By Anonymous on 2013 05 15, 8:55 pm CDT

Give it a rest. Liberal of all types acknowledge that this is a major scandal (joining the other two major scandals) threatening the Obama Administration. The fact that Obama speaks to the Nation at 6pm today demonstrates that he even understands that.

By Yankee on 2013 05 15, 10:01 pm CDT

@20: That should be "reads to the nation."

By Marc on 2013 05 15, 10:05 pm CDT

#20 -- The odds are greater that on January 19, 2017 Obama will still be president than that Mitch McConnell will still be a US Senator.

By AndytheLawyer on 2013 05 15, 10:49 pm CDT

You're right: Obama will hang onto the Presidency until Noon on January 20, 2017. The Democrats in the Senate, who put party over country, would never vote to remove Obama from office regardless of what evidence might be produced against Obama.

By Yankee on 2013 05 16, 12:13 am CDT

You've made one of your more common mistakes.
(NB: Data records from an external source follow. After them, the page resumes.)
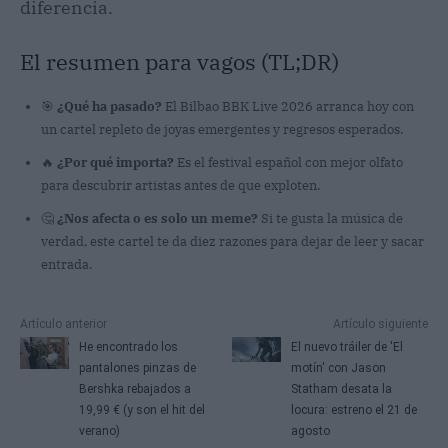
diferencia.
El resumen para vagos (TL;DR)
🎯
¿Qué ha pasado?
El Bilbao BBK Live 2026 arranca hoy con
un cartel repleto de joyas emergentes y regresos esperados.
🔥
¿Por qué importa?
Es el festival español con mejor olfato
para descubrir artistas antes de que exploten.
🤔
¿Nos afecta o es solo un meme?
Si te gusta la música de
verdad, este cartel te da diez razones para dejar de leer y sacar
entrada.
Artículo anterior
Artículo siguiente
He encontrado los
El nuevo tráiler de 'El
pantalones pinzas de
motín' con Jason
Bershka rebajados a
Statham desata la
19,99 € (y son el hit del
locura: estreno el 21 de
verano)
agosto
Let me fix that for you. You can thank me later.

You’re right: [president] will hang onto the Presidency until Noon on [date]. The [president's political party] in the Senate, who put party over country, would never vote to remove [the president] from office regardless of what evidence might be produced against [that president].

By Anonymous on 2013 05 16, 1:47 am CDT

@21: That should be “took the bar” which Americans say as opposed to "wrote the bar" which Americans don't say.